:: Goal of the exercise ::
Only the lines of the data below from the one with "Bias for action" through the one with "Menge von Moduln." are wanted. Repeat them exactly.

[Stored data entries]
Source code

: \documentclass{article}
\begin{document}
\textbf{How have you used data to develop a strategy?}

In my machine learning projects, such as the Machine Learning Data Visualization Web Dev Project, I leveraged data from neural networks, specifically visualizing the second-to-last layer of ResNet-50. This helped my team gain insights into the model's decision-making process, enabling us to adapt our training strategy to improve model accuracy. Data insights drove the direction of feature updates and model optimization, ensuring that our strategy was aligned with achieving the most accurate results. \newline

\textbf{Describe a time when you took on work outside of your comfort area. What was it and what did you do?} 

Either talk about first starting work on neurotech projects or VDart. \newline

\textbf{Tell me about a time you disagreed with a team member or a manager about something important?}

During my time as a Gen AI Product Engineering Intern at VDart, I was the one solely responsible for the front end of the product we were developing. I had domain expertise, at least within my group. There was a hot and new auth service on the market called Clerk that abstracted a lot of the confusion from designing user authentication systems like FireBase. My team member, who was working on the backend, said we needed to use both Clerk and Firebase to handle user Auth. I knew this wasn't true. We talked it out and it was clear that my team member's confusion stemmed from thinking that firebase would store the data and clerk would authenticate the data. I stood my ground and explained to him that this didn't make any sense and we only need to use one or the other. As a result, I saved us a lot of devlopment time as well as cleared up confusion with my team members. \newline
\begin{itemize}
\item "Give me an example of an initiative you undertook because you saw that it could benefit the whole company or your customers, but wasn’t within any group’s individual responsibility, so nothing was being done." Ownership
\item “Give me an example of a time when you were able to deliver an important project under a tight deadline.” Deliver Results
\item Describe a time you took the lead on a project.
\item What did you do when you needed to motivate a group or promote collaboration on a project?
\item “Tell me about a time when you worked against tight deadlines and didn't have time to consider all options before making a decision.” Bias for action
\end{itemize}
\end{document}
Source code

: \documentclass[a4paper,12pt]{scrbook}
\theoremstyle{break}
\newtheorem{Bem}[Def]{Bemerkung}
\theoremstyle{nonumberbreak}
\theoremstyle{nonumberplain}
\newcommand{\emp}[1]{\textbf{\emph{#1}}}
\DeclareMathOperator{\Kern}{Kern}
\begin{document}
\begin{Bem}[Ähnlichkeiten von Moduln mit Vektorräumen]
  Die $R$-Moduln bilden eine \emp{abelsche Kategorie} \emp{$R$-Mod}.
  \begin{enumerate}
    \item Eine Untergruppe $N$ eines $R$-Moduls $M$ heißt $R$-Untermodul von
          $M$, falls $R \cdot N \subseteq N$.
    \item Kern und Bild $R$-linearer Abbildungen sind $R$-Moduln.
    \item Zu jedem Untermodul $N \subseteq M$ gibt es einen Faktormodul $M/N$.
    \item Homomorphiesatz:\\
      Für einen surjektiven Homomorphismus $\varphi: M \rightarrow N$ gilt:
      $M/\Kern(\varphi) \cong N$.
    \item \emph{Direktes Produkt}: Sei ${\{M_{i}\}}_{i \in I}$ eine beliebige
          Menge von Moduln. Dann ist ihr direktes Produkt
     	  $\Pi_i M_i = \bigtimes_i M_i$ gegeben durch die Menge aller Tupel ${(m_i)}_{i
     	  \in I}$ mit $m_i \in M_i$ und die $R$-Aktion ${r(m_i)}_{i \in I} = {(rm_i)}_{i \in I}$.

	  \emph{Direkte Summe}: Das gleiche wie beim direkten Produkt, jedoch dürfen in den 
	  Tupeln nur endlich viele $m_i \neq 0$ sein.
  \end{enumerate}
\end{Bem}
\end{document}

:: Finished exercise ::
\item “Tell me about a time when you worked against tight deadlines and didn't have time to consider all options before making a decision.” Bias for action
\end{itemize}
\end{document}
Source code

: \documentclass[a4paper,12pt]{scrbook}
\theoremstyle{break}
\newtheorem{Bem}[Def]{Bemerkung}
\theoremstyle{nonumberbreak}
\theoremstyle{nonumberplain}
\newcommand{\emp}[1]{\textbf{\emph{#1}}}
\DeclareMathOperator{\Kern}{Kern}
\begin{document}
\begin{Bem}[Ähnlichkeiten von Moduln mit Vektorräumen]
  Die $R$-Moduln bilden eine \emp{abelsche Kategorie} \emp{$R$-Mod}.
  \begin{enumerate}
    \item Eine Untergruppe $N$ eines $R$-Moduls $M$ heißt $R$-Untermodul von
          $M$, falls $R \cdot N \subseteq N$.
    \item Kern und Bild $R$-linearer Abbildungen sind $R$-Moduln.
    \item Zu jedem Untermodul $N \subseteq M$ gibt es einen Faktormodul $M/N$.
    \item Homomorphiesatz:\\
      Für einen surjektiven Homomorphismus $\varphi: M \rightarrow N$ gilt:
      $M/\Kern(\varphi) \cong N$.
    \item \emph{Direktes Produkt}: Sei ${\{M_{i}\}}_{i \in I}$ eine beliebige
          Menge von Moduln. Dann ist ihr direktes Produkt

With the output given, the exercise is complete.